Ansel Eaton Adams, Moonrise, Hernandez, New Mexico, 1941 (from The American West)

This would be an ideal point to end this article about the two exhibitions, and does pretty well cover what I saw. But then I read on-line a description of the DIA show and learned some about what was absent at DIA. “The exhibition includes approximately one hundred framed photographs in various sizes, a slide show of “America Pictures” by Jacob Holdt, and items to be displayed in a vitrine.” If you were privileged to see Kevin Moore’s Starburst: Color Photography in America 1970-1980 exhibition at the Cincinnati Art Museum in 2010, you viewed a recreation of Helen Levitt’s 1974 color slide projection at the Museum of Modern Art of work she began making in 1971. The exhibition was meant to survey the best of color photography which overtook the US in the decade of the 1970s. Levitt was a good starting point, bringing an earlier street photography sensibility and largely domestic presentational device to color photography. I felt at the time (and still do) the exhibition missed out on the perfect end cap for the decade in Nan Goldin’s evolving, massive, multi-media slideshow “The Ballad of Sexual Dependency” begun in the late ’70s.

Goldin’s work was a drastic departure from Levitt’s and really all other photographic work of the 1970s and would change the medium itself moving into the 1980s and beyond, establishing its own honest-over-good, raw, snapshot anti-aesthetic that would come to shape the fine art aesthetic. Yet radical and influential as Golden’s work was, it somehow pales before the slideshows Danish photographer Jacob Holdt was presenting around America. Arriving in the US in the early 1970s with just $40 in his pocket, Holdt stayed on five years, hitchhiking over 100,000 miles, crisscrossing America, crashing at over 400 homes from the poorest West Virginia black sharecropping family subsisting eating river clay for its minerals, to (the very next day) being picked up by the wife of Governor John D. (Jay) Rockefeller and staying in their mansion.
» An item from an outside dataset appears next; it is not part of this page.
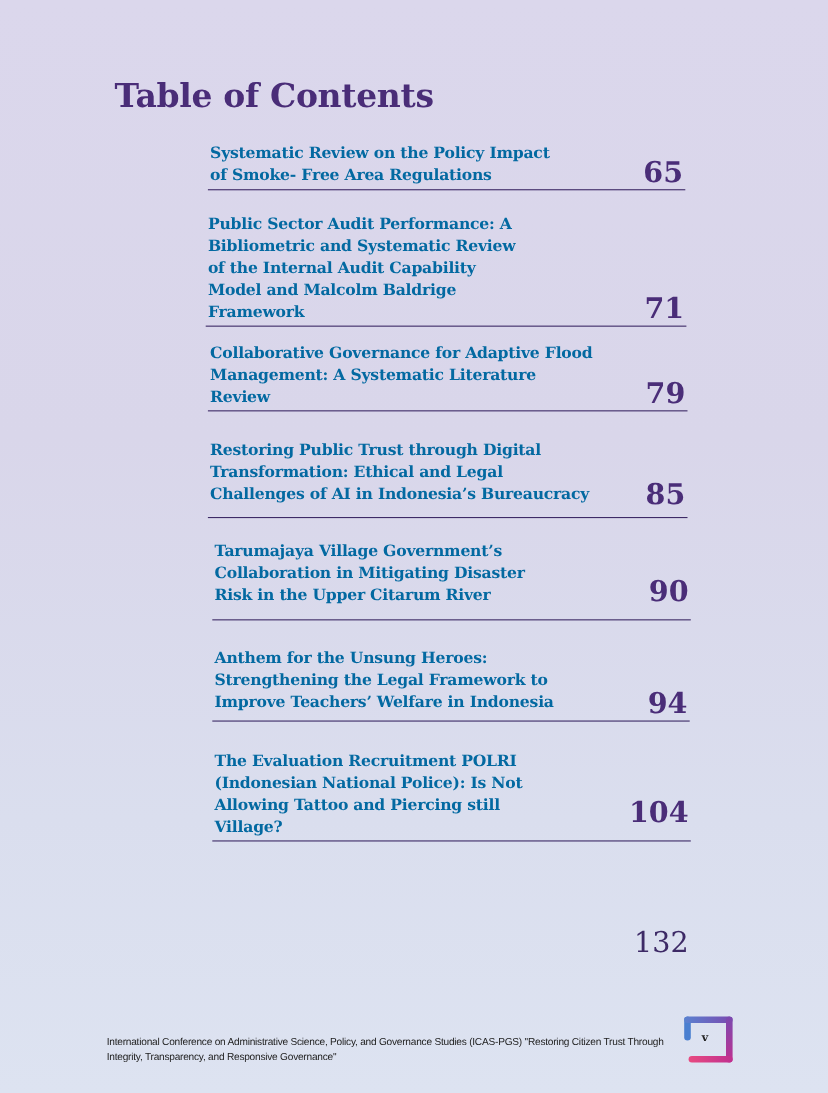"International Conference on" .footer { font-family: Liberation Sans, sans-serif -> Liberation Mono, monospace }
As with Golden, a book was published, Amerikanska Bilder (American Pictures), in 1977, but was rather soon suppressed worldwide except in Scandinavia (eventually, 1993, Holdt published a facsimile in English through his own American Pictures Foundation; it’s now out-of-print but I found used copies on-line for as little as $5.65). The work is the most revealing, exceptional look at American life and its extreme social inequities, as though pulling up a continent sized rock to photograph the teeming life beneath it. I’ve met Holdt several times in several parts of the world and each time watched his evolving 6-700 slide presentation; it is one of the most powerful experiences I have ever had in photography by one of the most exceptional humans I have ever met. American Pictures is the photographic road trip to end all road trips, and its absence from the exhibition at DIA was profound and disappointing.

Jacob Holdt, Alabama (from The Open Road full exhibition)
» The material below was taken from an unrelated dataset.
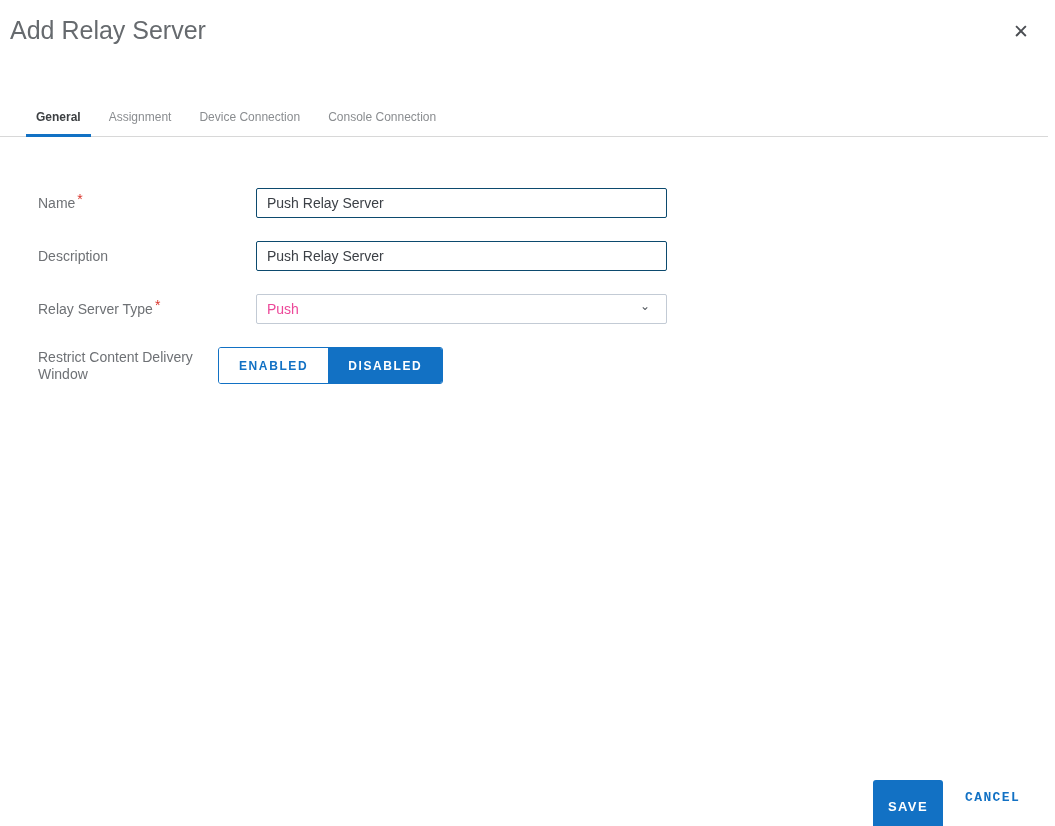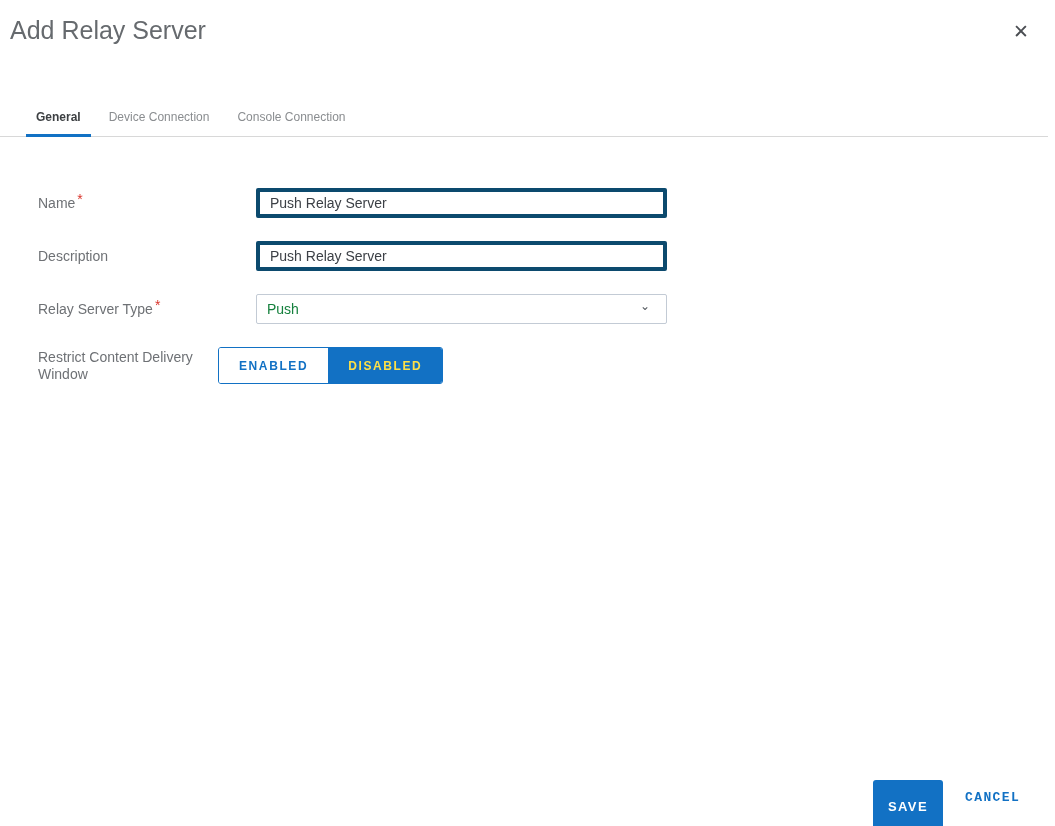"Assignment" button.tab { html: none -> <button>Assignment</button> }
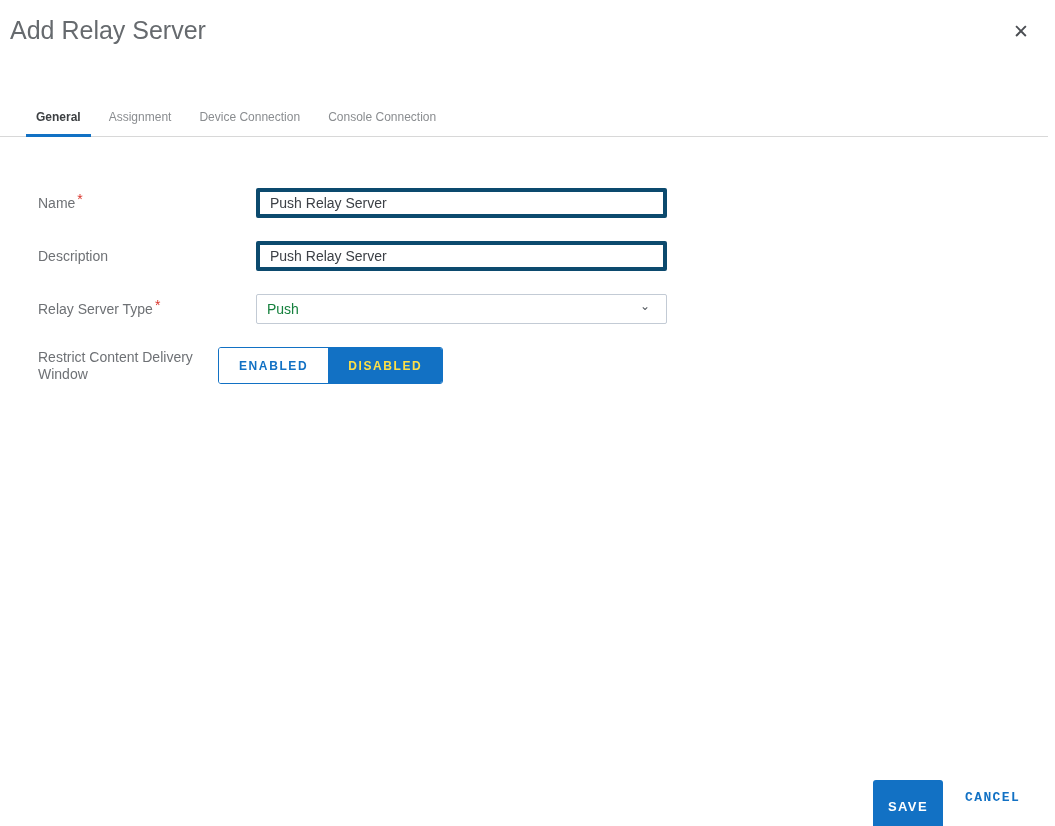"Push Relay Server" .text-input { border: 4px solid #0c4a6e -> 1px solid #0c4a6e }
The Open Road: Photography and the American Road Trip continues at the Detroit Institute of Arts through September 11 before traveling on to museums in Texas and Florida. Also, this fall, as part of the FotoFocus Biennial, the Cincinnati Art Museum at The Mercantile Library, the Taft Museum of Art and the Weston Art Gallery all will be exhibiting photographs of or inspired by the American West.

– William Messer

William Messer is a photographer, critic, curator, educator and environmental activist. He has written for dozens of publications in as many countries and is an elected member of l”Association International de Critics d’Art (AICA), founding of its Commission on Censorship and Freedom of Expression. In Cincinnati he regularly curates exhibitions at Iris BookCafe and Gallery and leads its Second Sunday Open Critiques, and recently co-curated the After the Moment exhibit at the Contemporary Arts Center for the 25 anniversary of its prosecution for presenting the retrospective exhibition The Perfect Moment by photographer Robert Mapplethorpe.